En face, les deux fonctionnaires, soupçonnés par la justice d'avoir menti sur un procès-verbal clé, arguent de leur honnêteté et se posent en victimes, eux qui ont été incarcérés un mois et suspendus.

"J'aimerais que tout ne soit pas arrivé", assure Aurélien L. "Se retrouver du jour au lendemain en prison alors qu'on voulait faire l'inverse, faire le bien, c'est abominable (...). Il faut" que Michel Zecler "arrête de raconter toutes ces bêtises. Il nous a déjà suffisamment détruits", lance-t-il.

"C'est traumatisant", abonde Philippe T. "Je ne veux pas être malhonnête, j'aurais voulu faire autrement, mais cette personne m'a fait tellement de mal", ajoute-t-il, en pleurs.

Après 18 questions pour M. Zecler et 11 pour les deux policiers, les juges laissent le champ à la première avocate de Michel Zecler, Me Caroline Toby, qui aborde des messages antérieurs au drame retrouvés sur le téléphone d'Aurélien L., révélés par Envoyé spécial (France 2) en avril 2021.

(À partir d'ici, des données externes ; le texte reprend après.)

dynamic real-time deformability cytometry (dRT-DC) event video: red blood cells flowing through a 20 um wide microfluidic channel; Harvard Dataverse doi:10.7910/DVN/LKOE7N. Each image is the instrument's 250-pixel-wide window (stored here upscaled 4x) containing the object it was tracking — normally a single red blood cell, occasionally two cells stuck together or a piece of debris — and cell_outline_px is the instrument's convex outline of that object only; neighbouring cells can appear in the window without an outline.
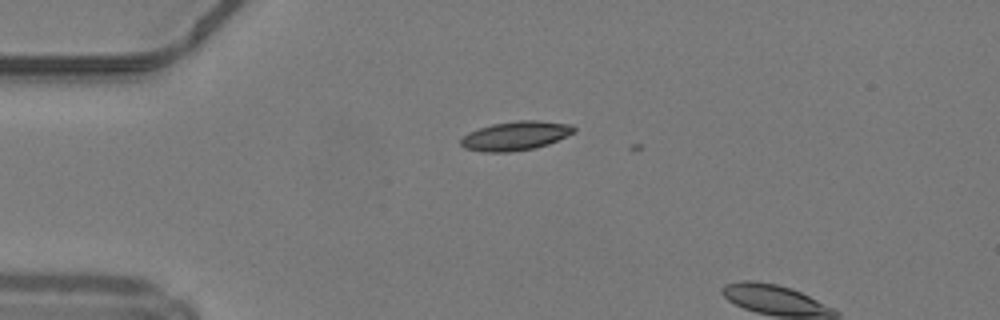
{"species": "common noctule bat (a hibernating species)", "species_latin": "Nyctalus noctula", "temperature_condition": "warm", "stored_images_in_passage": 3, "camera_frame_rate_fps": 3000, "um_per_image_px": 0.085, "animal": {"sex": "male", "body_mass_g": 19.2, "forearm_length_mm": 51.8}, "frame": {"image": 1, "passage_image": 1, "time_ms": 0.0, "image_size_px": [1000, 320], "cell_outline_px": [[576, 132], [548, 144], [536, 148], [512, 152], [480, 152], [464, 148], [460, 144], [460, 140], [468, 132], [492, 124], [516, 120], [536, 120], [572, 124], [576, 128]], "centroid_in_image_um": [43.83, 11.55], "position_along_channel_um": 41.2, "area_um2": 19.36}}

D'abord, un photomontage ironisant sur Derek Chauvin, policier qui a tué en 2020 à Minneapolis George Floyd en appuyant sur son cou avec son genou, avec ce commentaire: "Quand tu dégonfles ton matelas en fin de soirée". "De l'humour noir", pour Aurélien L.

Ensuite, des messages selon lesquels "les bâtards qui foutent la merde, ce sont tous les mêmes (...), je suis dégoûté qu'(ils) soient acceptés en France". Le fonctionnaire garantit: "Mes propos n'ont pas pour but d'être raciste".

L'autre avocat de Michel Zecler, Me Serge Money, rappelle au policier qu'on a aussi retrouvé dans son téléphone le qualificatif d'"enculé" pour Michel Zecler.

"- Je ne suis pas homophobe, si je l'ai écrit c'est que cela fait partie de mon vocabulaire mais sans faire partie de mes valeurs".

- Quand vous êtes énervé, vous pouvez employer des termes qui ne correspondent pas à vos valeurs ?"

- Oui, comme tout le monde."

Me Money a demandé une reconstitution des faits "pour démontrer l'absence de raison objective au contrôle de M. Zecler, qui était un contrôle au faciès".

"Chacun est resté sur ses positions", a commenté pour sa part Me Jean-Christophe Ramadier, avocat de Aurélien L.